You are viewing a plain text version of this content. The canonical link for it is here.

Posted to user@spark.apache.org by Patrick <ti...@gmail.com> on 2017/03/29 02:24:59 UTC

Re: Shuffling on Dataframe to RDD conversion with a map transformation

Hi,

In the above query GroupBy used was creating a shuffle stage and by default
spark sql uses 200 partition for the shuffle stage.
This can be configured by spark.sql.shuffle.partitions.

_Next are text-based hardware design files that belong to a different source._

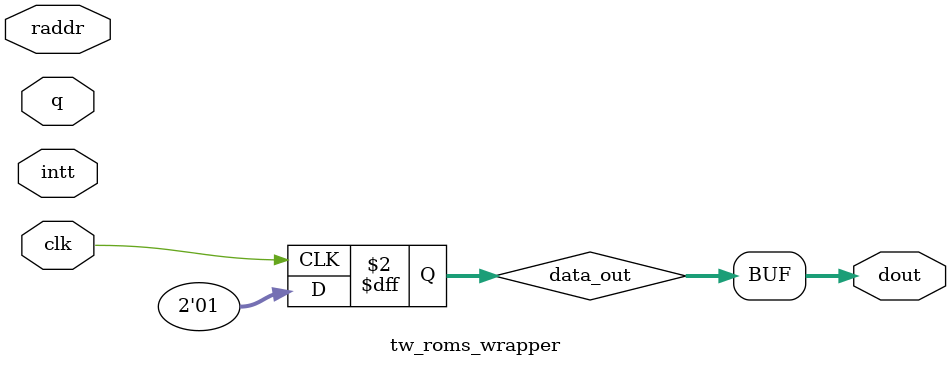
<source format=v>
`timescale 1ns / 1ps

module tw_roms_wrapper
#(
    parameter LOGQ       = 0,
    parameter LOGN       = 0,
    parameter IS_Q_FIXED = 0,
    parameter Q          = 0,
    parameter DELAY_ADD  = 0,
    parameter DELAY_SUB  = 0,
    parameter DELAY_MUL  = 0,
    parameter   DSP_W    = 0,
    parameter   DSP_H    = 0,
    parameter DELAY_RED  = 0,
    parameter   TYPE_RED = 0,
    parameter   W        = 0,
    parameter   L        = 0,
    parameter   MULLAT   = 0,
    parameter   ADDPIP   = 0,
    parameter   R_w      = 0,
    parameter DELAY_DIV2 = 0,
    parameter DELAY_BRAM = 0,
    parameter DELAY_BROM = 0,
    parameter DELAY_FIFO = 0,
    parameter BTF_GS     = 0,
    // specific
    parameter STAGE      = 0
)(
    input               clk,
    input               intt,
    input  [LOGQ-1:0]   q,
    input  [LOGN-1:0]   raddr, 
    output [LOGQ-1:0]   dout
);
    wire [LOGQ-1:0] data_tw;
    reg [LOGQ-1:0] data_out;
    
    generate
        if (STAGE==11) begin
            tw_rom_11 #(LOGN, LOGQ, DELAY_BROM, STAGE) tw11 (clk, raddr, data_tw);
        end
        if (STAGE==10) begin
            tw_rom_10 #(LOGN, LOGQ, DELAY_BROM, STAGE) tw10 (clk, raddr, data_tw);
        end
        if (STAGE==9) begin
            tw_rom_9 #(LOGN, LOGQ, DELAY_BROM, STAGE) tw9  (clk, raddr, data_tw);
        end
        if (STAGE==8) begin
            tw_rom_8 #(LOGN, LOGQ, DELAY_BROM, STAGE) tw8  (clk, raddr, data_tw);
        end
        if (STAGE==7) begin
            tw_rom_7 #(LOGN, LOGQ, DELAY_BROM, STAGE) tw7  (clk, raddr, data_tw);
        end
        if (STAGE==6) begin
            tw_rom_6 #(LOGN, LOGQ, DELAY_BROM, STAGE) tw6  (clk, raddr, data_tw);
        end
        if (STAGE==5) begin
            tw_rom_5 #(LOGN, LOGQ, DELAY_BROM, STAGE) tw5  (clk, raddr, data_tw);
        end
        if (STAGE==4) begin
            tw_rom_4 #(LOGN, LOGQ, DELAY_BROM, STAGE) tw4  (clk, raddr, data_tw);
        end
        if (STAGE==3) begin
            tw_rom_3 #(LOGN, LOGQ, DELAY_BROM, STAGE) tw3  (clk, raddr, data_tw);
        end
        if (STAGE==2) begin
            tw_rom_2 #(LOGN, LOGQ, DELAY_BROM, STAGE) tw2  (clk, raddr, data_tw);
        end
        if (STAGE==1) begin
            tw_rom_1 #(LOGN, LOGQ, DELAY_BROM, STAGE) tw1  (clk, raddr, data_tw);
        end
    
        // inverse NTT tiddle factor optimization to reduce twiddle rom usage
        always @(posedge clk) begin
            if (STAGE==0) begin
                data_out = (TYPE_RED) ? R_w : 1;
            end
            else begin
              data_out = (TYPE_RED) ? (intt==1 && data_tw!=R_w) ? (q - data_tw) : data_tw
                                    : (intt==1 && data_tw!=1) ? (q - data_tw) : data_tw;
            end
        end
    endgenerate
    
    assign dout = data_out; 
    
endmodule
</source>
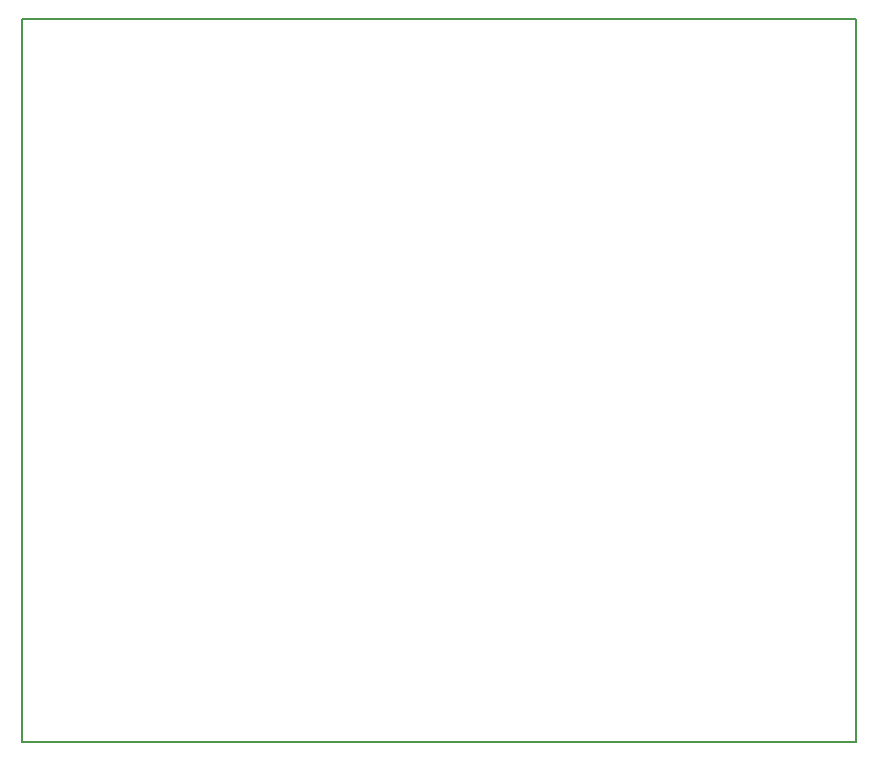
<source format=gm1>
G04 MADE WITH FRITZING*
G04 WWW.FRITZING.ORG*
G04 SINGLE SIDED*
G04 HOLES NOT PLATED*
G04 CONTOUR ON CENTER OF CONTOUR VECTOR*
%ASAXBY*%
%FSLAX23Y23*%
%MOIN*%
%OFA0B0*%
%SFA1.0B1.0*%
%ADD10R,2.788890X2.416670*%
%ADD11C,0.008000*%
%ADD10C,0.008*%
%LNCONTOUR*%
G90*
G70*
G54D10*
G54D11*
X8Y2409D02*
X2789Y2409D01*
X2789Y0D01*
X8Y0D01*
X8Y2409D01*
D02*
G04 End of contour*
M02*
</source>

By increasing the number of shuffle partitions, i was able to run this.

Thanks,


On Thu, Feb 23, 2017 at 9:15 PM, Yong Zhang <ja...@hotmail.com> wrote:

> It will be helpful if you print the execution plan for your query here.
>
>
> Yong
>
>
> ------------------------------
> *From:* Patrick <ti...@gmail.com>
> *Sent:* Thursday, February 23, 2017 9:21 AM
> *To:* user
> *Subject:* Shuffling on Dataframe to RDD conversion with a map
> transformation
>
> Hi,
>
> I was wondering why there is two stages shuffle write and shuffle read at
> line no 194,
> when i am converting Dataframe obtained by sql query to RDD which is
> causing job not to abort and it doesnt scale on TBs of data.
>
> Also, i have given shuffle fraction=0.6 and memory fraction=0.2 while
> executing the job.
>
>  val queryresult = hiveCtx.sql("select  Name,Age,Product1,Product2,Product3,count(*),
> max(Month)  from test GROUP BY Name,Age,Product1,Product2,Product3
> GROUPING SETS ((Name,Age,Product1),(Name,Age,Product2),(Name,Age,
> Product3))")
>
> line 194:
>
> val resultrdd = queryresult.map( x => (x.get(0),
> (x.get(1),x.get(2),x.get(3),x.get(4),x.get(5)))
>
>
>
> [image: Inline image 2]
>
> Any insights into the problem would be very helpful.
>
> Thanks
>
>